> To-do list
**A.** In the article on Todd Ewen, copy the passage from "Fairweather served as" to "Anaheim in 1993." word for word.
**B.** According to the article on Todd Ewen, in what year did he begin his Junior hockey career with the Vernon Lakers?
**C.** Do these statements agree with the article on Todd Ewen? Answer yes or no for each, and quote the words from the article that decide it. (i) Ewen played 518 NHL games. (ii) Fairweather was Ewen's agent for five years. (iii) Ewen was 16 when he tried out with the North Battleford Stars.

>> BEGIN Selection

Vernon’s Murray Fairweather will remember his nephew Todd Ewen as a kind soul who treated everybody with respect, played the piano and guitar, and wrote and illustrated children’s books.
On the ice, Ewen was given the nickname The Animal only because other enforcers like Stu (The Grim Reaper) Grimson had frightening monikers. And even though he had 148 fights in 518 NHL games with the St. Louis Blues, Montreal Canadiens, Anaheim Ducks and San Jose Sharks, Ewen was hardly known as an animal.
“If you listened to interviews with Todd, he was so soft-spoken,” said Fairweather, who helped mentor Ewen in hockey. “He was a quiet guy who giggled all the time and had a good sense of humour.”
Ewen, who began his Junior hockey career with the Vernon Lakers in 1982, died last Saturday. St. Louis County Police reported it was a self-inflicted gunshot wound. He was 49.
CTV Calgary reported that Ewen had struggled with depression in recent years. He leaves behind his wife, Kelli, and three children.
Fairweather sent me an uncut live 27-minute audio clip of Ewen talking to award-winning documentary filmmaker and journalist Mike Downie. The piece is called Requiem for a Heavyweight.
Ewen’s sense of humour shines throughout the interview. He talked about his first couple of fights in the show.
“So after the game I call my brother (Dean) up and say, ‘Hey man, just had my second game in the NHL and it was awesome I fought this guy his name is Preburt or Proberb, something like that.” Anyway he doesn’t say anything for a second or two then he goes, ‘Ahh Bob Probert?’ And I said ya that’s the guy. Then he asks, “So how did you do?’ I told him I knocked him out in the first fight with one punch. He says, ‘You just knocked out Bob Probert? You have no idea what you just did, do ya?’ He was right, I had no clue.”
Fairweather, a great senior player back in the day in Saskatoon, recalls getting Ewen a tryout with the Junior A North Battleford Stars.
“He was 14 and fought the toughest guy on the team and beat him,” said Fairweather. “The coach, Stan Dunn, said, ‘I wanna keep him, but he’s only 14.’”
Fairweather served as Ewen’s agent for two years and then stepped aside for a certified player agent.
“Todd was stereotyped as a fighter because he was so strong, but he was a great skater. He could play the game. I know the Ducks signed him for his leadership and character.”
Mark Ferner was a defenceman with those same original Mighty Ducks of Anaheim in 1993.

>> END Selection
>> BEGIN Provided material

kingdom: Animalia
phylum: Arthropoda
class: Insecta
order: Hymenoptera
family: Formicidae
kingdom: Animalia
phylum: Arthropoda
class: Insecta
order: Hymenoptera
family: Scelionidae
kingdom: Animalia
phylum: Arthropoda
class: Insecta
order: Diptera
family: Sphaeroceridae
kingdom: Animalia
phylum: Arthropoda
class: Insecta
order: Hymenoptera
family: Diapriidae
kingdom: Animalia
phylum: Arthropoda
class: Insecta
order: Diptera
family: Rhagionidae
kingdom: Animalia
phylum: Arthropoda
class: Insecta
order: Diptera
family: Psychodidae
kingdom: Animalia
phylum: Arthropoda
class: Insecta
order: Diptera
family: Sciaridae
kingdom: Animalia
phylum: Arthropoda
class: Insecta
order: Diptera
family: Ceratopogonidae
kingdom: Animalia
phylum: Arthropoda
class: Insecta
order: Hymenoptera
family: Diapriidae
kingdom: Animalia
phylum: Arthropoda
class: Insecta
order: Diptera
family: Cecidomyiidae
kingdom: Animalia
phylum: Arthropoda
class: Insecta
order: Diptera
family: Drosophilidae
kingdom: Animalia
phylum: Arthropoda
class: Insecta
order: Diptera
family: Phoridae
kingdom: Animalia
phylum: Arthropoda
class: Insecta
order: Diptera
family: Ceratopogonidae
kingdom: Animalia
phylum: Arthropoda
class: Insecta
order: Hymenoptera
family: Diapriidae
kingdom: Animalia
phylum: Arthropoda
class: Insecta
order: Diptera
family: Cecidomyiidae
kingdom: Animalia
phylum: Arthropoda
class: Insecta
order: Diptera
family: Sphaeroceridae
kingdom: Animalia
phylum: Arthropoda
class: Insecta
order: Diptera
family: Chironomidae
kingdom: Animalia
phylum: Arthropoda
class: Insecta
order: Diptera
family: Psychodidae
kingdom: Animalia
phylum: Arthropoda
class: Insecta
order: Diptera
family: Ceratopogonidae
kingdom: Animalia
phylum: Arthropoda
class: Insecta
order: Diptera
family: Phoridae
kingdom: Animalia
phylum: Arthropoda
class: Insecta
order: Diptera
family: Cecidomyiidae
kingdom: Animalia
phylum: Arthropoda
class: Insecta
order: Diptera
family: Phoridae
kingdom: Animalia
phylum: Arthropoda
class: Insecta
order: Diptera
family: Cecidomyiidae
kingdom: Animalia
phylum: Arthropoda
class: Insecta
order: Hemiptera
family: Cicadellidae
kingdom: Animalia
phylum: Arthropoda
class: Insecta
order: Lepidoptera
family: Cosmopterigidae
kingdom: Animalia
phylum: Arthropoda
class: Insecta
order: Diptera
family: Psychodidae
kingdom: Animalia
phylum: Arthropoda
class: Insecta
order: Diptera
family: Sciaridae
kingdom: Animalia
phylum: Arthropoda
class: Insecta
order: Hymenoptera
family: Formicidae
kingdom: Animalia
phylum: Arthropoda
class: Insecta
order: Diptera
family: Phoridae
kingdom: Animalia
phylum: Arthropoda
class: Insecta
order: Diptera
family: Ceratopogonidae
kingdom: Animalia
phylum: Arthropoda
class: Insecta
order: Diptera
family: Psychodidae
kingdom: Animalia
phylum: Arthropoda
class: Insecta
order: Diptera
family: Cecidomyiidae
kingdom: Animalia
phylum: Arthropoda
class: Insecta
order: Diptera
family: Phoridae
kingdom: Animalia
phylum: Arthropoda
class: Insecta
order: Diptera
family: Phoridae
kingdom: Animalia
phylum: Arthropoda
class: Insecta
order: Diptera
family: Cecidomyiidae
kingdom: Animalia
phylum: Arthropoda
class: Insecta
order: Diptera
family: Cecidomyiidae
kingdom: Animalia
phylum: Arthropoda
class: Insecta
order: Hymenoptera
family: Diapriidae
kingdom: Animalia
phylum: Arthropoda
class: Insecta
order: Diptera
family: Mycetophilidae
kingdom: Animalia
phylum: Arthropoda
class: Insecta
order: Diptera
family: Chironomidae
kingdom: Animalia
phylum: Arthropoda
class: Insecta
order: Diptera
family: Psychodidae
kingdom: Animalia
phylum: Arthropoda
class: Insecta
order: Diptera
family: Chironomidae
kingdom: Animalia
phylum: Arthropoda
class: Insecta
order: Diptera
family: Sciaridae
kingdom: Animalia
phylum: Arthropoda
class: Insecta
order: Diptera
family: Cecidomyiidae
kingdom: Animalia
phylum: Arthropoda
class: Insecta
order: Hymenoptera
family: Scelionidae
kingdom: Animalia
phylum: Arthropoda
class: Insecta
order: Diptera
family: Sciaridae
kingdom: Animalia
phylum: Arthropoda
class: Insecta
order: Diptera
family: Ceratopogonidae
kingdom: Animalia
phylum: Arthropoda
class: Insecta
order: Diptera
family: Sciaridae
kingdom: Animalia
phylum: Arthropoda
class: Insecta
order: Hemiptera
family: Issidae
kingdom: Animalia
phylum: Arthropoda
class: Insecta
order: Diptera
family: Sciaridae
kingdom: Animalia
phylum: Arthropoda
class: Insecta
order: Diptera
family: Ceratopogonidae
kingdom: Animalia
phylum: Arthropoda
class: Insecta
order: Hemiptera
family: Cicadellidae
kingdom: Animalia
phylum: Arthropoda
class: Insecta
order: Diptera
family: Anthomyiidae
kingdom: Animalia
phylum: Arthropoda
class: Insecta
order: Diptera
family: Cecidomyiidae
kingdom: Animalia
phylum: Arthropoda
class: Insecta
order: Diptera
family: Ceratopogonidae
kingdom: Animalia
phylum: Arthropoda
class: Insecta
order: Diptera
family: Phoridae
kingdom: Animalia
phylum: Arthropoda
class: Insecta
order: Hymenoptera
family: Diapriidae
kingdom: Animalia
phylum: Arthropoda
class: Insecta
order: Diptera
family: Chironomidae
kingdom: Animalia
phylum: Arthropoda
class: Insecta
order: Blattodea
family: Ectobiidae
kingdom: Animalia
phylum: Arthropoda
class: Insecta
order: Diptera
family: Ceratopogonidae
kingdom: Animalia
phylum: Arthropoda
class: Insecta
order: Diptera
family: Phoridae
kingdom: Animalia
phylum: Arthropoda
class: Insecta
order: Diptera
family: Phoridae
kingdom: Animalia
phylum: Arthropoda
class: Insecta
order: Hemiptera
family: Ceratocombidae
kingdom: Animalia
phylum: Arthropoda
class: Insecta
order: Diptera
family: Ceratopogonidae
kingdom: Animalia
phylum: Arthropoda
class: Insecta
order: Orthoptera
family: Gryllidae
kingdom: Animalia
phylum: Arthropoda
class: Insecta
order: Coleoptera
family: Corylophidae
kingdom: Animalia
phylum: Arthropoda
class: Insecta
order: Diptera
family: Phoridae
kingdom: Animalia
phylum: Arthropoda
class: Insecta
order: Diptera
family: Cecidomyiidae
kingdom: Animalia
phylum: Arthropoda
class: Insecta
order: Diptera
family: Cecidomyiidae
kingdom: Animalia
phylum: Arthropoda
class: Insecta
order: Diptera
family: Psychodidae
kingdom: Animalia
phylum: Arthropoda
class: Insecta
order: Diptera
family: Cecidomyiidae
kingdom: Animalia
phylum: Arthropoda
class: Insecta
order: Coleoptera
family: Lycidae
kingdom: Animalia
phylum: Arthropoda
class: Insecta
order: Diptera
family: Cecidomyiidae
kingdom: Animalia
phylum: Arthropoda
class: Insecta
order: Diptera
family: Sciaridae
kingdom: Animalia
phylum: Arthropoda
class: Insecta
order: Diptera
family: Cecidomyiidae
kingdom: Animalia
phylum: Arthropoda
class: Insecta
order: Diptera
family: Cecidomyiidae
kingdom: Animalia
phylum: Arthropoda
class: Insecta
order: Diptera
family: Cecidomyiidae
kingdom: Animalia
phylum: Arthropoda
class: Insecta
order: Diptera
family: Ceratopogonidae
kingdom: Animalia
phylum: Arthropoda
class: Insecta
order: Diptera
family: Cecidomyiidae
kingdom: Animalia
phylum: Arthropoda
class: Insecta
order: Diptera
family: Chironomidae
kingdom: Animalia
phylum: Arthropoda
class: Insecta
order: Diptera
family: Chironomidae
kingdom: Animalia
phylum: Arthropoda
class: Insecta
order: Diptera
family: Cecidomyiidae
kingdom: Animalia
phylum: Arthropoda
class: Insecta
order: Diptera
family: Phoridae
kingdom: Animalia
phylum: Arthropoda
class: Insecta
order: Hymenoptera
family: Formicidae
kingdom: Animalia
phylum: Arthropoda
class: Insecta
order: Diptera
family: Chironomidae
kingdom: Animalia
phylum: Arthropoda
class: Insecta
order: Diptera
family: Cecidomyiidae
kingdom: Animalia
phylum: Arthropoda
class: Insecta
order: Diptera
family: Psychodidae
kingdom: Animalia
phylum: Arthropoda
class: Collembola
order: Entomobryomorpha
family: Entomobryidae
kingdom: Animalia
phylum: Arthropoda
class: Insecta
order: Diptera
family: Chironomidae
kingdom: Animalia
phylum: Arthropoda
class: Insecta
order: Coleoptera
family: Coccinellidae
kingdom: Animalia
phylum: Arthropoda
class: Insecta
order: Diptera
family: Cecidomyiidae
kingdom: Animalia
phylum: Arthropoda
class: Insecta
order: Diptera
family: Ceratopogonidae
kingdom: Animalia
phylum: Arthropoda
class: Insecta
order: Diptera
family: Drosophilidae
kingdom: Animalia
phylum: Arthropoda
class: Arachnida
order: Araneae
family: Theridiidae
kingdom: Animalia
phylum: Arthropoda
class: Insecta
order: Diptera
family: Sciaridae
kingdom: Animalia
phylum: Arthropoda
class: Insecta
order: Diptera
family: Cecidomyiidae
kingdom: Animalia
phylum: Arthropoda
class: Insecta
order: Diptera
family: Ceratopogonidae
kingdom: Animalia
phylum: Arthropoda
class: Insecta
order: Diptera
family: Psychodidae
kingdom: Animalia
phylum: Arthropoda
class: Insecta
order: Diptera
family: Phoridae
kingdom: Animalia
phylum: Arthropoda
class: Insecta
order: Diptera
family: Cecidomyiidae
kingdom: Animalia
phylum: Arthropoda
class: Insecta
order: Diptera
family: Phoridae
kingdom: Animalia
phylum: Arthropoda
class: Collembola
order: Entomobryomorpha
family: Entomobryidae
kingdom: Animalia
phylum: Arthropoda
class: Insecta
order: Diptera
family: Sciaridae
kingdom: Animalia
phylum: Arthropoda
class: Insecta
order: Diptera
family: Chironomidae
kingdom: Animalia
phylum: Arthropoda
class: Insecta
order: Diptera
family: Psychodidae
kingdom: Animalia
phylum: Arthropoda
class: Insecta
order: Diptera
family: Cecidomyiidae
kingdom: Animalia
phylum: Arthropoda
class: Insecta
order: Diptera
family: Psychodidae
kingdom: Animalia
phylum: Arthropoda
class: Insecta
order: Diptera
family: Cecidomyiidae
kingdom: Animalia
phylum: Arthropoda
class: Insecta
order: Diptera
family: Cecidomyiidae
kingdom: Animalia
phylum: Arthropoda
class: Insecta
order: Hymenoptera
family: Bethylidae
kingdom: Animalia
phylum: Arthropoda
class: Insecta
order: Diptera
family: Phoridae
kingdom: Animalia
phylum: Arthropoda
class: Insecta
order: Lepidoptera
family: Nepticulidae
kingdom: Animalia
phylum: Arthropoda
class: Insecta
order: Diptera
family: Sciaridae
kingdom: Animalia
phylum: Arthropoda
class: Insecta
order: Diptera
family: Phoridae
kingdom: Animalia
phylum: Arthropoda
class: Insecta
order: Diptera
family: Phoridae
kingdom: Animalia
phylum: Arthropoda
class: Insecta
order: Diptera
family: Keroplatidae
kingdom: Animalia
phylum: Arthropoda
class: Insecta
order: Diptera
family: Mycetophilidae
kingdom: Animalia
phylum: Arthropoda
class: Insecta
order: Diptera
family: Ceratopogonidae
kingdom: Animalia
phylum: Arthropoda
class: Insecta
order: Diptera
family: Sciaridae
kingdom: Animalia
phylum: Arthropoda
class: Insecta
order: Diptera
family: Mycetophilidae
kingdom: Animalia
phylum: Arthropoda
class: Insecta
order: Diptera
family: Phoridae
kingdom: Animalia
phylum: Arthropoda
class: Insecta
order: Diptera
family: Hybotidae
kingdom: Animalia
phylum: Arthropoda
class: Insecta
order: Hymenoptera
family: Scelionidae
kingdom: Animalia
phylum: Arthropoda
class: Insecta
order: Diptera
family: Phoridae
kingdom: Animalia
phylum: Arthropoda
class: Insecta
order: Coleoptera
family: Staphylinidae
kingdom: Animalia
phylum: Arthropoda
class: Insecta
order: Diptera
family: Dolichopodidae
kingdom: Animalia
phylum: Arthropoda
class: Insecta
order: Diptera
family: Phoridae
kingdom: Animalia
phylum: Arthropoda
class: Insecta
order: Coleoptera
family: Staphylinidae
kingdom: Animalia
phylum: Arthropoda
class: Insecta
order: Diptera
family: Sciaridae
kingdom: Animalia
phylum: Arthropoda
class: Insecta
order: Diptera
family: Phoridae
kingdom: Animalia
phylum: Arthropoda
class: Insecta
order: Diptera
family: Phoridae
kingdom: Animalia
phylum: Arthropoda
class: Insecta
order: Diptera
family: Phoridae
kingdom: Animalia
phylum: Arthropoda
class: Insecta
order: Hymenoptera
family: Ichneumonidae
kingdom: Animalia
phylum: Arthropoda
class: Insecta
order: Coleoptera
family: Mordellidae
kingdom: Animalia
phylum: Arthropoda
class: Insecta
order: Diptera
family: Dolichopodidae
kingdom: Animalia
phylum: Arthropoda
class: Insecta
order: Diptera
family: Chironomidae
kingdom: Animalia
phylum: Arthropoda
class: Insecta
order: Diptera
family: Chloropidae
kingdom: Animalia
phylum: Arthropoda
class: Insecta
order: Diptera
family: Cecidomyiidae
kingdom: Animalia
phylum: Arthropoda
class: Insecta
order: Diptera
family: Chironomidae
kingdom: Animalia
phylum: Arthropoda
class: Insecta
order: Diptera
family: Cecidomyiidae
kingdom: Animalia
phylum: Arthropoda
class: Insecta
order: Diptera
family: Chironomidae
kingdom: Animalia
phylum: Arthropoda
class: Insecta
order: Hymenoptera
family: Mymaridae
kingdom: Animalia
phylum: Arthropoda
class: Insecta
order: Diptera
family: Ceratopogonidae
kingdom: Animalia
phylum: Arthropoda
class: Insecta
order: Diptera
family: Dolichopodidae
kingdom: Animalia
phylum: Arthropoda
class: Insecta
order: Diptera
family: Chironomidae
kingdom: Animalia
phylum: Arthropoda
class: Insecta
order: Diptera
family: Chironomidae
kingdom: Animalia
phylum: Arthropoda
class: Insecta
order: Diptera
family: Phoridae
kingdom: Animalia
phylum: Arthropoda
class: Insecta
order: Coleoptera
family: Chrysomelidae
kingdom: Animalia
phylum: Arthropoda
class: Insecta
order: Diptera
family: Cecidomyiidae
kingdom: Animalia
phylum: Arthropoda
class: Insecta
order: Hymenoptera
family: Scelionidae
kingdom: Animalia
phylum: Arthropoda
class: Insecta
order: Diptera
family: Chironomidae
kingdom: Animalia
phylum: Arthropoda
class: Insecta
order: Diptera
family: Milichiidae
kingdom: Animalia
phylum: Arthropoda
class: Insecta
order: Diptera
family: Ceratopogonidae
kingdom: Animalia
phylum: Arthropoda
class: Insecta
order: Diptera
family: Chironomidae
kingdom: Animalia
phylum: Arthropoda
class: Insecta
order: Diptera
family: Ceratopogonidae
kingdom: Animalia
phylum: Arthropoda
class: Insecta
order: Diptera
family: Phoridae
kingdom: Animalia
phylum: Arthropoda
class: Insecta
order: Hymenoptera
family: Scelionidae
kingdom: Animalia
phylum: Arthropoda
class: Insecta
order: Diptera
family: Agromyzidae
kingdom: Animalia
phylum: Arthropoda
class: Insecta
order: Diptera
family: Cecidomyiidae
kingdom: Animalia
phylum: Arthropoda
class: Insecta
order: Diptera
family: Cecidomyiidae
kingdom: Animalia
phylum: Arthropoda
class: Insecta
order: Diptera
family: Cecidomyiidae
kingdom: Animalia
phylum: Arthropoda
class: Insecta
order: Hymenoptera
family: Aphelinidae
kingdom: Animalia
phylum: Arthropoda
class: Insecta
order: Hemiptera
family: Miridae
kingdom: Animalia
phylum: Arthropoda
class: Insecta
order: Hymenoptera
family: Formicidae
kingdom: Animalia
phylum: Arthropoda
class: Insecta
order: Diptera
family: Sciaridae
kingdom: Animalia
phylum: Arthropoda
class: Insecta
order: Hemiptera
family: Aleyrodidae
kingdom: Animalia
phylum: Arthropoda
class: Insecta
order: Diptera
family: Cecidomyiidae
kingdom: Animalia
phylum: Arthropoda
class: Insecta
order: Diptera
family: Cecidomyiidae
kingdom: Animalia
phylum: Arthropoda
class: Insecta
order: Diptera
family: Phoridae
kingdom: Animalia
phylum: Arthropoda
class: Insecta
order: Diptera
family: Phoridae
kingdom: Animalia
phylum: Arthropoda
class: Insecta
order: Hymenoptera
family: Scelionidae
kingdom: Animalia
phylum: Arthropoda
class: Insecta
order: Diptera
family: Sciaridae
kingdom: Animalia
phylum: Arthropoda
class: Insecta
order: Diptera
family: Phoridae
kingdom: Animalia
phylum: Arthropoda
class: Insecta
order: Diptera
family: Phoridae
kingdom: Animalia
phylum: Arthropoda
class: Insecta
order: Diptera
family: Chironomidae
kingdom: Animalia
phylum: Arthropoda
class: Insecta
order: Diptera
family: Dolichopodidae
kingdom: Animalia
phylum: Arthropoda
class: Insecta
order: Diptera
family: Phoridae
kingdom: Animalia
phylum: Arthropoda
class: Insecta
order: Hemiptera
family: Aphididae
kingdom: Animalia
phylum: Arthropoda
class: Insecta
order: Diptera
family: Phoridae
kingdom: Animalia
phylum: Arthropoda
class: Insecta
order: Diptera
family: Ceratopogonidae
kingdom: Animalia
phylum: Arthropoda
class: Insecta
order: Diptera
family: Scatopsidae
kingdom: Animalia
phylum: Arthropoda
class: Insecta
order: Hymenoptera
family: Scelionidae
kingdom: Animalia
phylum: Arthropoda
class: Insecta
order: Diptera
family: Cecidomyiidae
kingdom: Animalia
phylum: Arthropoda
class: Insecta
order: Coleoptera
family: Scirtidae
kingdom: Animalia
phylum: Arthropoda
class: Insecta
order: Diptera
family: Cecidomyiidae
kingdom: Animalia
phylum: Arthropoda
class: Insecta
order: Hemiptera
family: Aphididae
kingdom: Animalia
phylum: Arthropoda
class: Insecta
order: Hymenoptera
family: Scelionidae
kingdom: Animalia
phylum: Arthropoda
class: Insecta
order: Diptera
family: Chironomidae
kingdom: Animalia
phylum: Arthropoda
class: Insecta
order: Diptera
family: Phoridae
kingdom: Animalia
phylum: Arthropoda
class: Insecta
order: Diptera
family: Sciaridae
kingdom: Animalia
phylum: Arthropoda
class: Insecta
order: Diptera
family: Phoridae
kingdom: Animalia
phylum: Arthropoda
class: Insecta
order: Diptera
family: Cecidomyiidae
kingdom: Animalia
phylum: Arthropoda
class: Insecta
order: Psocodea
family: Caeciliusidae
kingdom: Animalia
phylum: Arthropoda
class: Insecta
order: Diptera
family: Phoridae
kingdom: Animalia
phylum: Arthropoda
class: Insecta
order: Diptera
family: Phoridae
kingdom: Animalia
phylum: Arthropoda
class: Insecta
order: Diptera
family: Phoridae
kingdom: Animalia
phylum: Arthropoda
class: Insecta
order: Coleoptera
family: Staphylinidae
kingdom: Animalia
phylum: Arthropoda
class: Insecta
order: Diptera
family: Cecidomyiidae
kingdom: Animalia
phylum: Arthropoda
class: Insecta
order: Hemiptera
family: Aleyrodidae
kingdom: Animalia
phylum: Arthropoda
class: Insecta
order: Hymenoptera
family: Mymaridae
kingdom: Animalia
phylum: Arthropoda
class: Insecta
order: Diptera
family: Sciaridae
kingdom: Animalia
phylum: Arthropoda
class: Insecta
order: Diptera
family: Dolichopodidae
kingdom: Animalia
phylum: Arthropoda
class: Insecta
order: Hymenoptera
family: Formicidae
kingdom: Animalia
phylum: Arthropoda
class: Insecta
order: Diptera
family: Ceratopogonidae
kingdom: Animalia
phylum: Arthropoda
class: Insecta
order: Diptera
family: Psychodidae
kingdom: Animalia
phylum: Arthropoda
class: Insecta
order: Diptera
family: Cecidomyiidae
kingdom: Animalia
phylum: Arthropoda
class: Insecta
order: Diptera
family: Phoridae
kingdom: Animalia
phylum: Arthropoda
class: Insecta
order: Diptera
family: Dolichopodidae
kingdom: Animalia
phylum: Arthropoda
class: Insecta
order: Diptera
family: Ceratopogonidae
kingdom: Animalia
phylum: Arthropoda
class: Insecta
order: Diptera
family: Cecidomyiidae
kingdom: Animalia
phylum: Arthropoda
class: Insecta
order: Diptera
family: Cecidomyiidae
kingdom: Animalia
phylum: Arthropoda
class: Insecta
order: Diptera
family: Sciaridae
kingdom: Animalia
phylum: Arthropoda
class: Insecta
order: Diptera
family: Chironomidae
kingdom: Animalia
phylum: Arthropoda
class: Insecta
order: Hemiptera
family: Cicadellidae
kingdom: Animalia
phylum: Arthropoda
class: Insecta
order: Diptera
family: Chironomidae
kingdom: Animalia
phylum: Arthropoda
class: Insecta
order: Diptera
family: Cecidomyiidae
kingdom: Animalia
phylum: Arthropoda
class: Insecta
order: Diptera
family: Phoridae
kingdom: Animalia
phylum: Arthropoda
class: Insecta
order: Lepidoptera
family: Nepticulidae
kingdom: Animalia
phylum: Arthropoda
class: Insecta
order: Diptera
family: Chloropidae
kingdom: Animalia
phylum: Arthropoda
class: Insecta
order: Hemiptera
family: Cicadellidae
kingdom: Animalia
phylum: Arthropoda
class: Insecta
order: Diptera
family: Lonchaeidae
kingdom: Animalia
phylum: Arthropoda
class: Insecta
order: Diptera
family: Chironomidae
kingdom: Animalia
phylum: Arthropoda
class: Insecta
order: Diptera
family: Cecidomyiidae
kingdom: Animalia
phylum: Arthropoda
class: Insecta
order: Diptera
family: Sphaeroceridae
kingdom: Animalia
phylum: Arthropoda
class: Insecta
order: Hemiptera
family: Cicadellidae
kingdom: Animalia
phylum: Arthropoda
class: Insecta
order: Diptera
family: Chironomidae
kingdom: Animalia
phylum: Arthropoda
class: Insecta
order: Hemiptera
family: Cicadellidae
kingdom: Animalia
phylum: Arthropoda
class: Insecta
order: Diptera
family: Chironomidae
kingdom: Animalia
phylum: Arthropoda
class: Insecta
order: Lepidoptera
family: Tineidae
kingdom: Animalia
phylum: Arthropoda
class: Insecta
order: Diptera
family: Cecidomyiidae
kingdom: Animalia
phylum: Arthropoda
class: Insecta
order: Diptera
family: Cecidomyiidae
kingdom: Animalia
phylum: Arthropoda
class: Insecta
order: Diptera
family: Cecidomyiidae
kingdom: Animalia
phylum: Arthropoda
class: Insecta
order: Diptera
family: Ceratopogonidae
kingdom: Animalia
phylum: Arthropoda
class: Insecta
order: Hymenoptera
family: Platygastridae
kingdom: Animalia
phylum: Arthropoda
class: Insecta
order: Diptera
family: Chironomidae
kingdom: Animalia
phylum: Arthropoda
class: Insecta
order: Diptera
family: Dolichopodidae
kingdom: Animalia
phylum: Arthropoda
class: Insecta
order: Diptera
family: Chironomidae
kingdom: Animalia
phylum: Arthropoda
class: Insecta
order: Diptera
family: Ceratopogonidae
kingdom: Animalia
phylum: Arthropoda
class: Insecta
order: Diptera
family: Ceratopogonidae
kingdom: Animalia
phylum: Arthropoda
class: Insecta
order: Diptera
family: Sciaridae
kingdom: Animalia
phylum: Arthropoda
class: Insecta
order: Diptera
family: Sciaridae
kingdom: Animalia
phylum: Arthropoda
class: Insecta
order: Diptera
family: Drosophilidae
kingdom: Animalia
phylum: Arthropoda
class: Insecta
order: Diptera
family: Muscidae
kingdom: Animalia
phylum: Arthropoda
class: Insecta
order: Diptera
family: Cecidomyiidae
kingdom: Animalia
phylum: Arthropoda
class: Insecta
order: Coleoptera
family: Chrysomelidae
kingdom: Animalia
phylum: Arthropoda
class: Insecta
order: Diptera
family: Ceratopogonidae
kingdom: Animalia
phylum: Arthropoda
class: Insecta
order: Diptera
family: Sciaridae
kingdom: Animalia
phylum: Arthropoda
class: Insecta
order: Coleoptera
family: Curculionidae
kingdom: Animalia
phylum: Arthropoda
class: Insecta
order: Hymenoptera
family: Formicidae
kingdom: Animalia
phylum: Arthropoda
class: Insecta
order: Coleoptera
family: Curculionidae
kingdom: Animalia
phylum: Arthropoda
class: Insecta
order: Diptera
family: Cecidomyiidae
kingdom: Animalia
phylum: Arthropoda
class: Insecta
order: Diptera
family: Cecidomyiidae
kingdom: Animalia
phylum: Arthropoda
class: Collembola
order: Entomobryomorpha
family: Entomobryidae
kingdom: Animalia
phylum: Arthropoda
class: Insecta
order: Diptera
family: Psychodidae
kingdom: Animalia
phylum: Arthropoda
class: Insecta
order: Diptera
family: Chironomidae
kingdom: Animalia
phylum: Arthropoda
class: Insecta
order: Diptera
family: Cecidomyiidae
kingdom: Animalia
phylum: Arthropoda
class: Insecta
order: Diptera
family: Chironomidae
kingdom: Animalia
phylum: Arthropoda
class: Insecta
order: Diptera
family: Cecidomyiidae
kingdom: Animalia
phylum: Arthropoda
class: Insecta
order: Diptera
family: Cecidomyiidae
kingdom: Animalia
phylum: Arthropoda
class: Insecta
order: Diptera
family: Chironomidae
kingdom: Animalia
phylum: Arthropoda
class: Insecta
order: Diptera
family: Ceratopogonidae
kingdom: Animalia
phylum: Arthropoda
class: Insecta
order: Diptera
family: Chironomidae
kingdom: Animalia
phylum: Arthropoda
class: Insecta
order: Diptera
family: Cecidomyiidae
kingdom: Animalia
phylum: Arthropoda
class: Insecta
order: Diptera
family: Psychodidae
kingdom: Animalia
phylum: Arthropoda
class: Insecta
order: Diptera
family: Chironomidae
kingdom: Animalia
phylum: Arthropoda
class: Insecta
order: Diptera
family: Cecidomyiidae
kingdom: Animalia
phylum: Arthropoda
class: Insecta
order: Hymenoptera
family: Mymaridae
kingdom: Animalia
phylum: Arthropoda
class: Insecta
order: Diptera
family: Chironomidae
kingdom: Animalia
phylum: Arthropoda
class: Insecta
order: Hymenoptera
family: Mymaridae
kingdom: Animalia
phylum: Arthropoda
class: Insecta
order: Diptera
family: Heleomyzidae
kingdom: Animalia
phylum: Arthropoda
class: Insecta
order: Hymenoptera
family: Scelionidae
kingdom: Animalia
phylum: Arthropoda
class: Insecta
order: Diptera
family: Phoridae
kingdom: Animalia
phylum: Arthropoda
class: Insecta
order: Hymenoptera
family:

>> END Provided material

> Final results
**A.**
Fairweather served as Ewen’s agent for two years and then stepped aside for a certified player agent.
“Todd was stereotyped as a fighter because he was so strong, but he was a great skater. He could play the game. I know the Ducks signed him for his leadership and character.”
Mark Ferner was a defenceman with those same original Mighty Ducks of Anaheim in 1993.

**B.** 1982

**C.**
(i) Yes: "he had 148 fights in 518 NHL games"
(ii) No: "Fairweather served as Ewen’s agent for two years"
(iii) No: "He was 14 and fought the toughest guy on the team"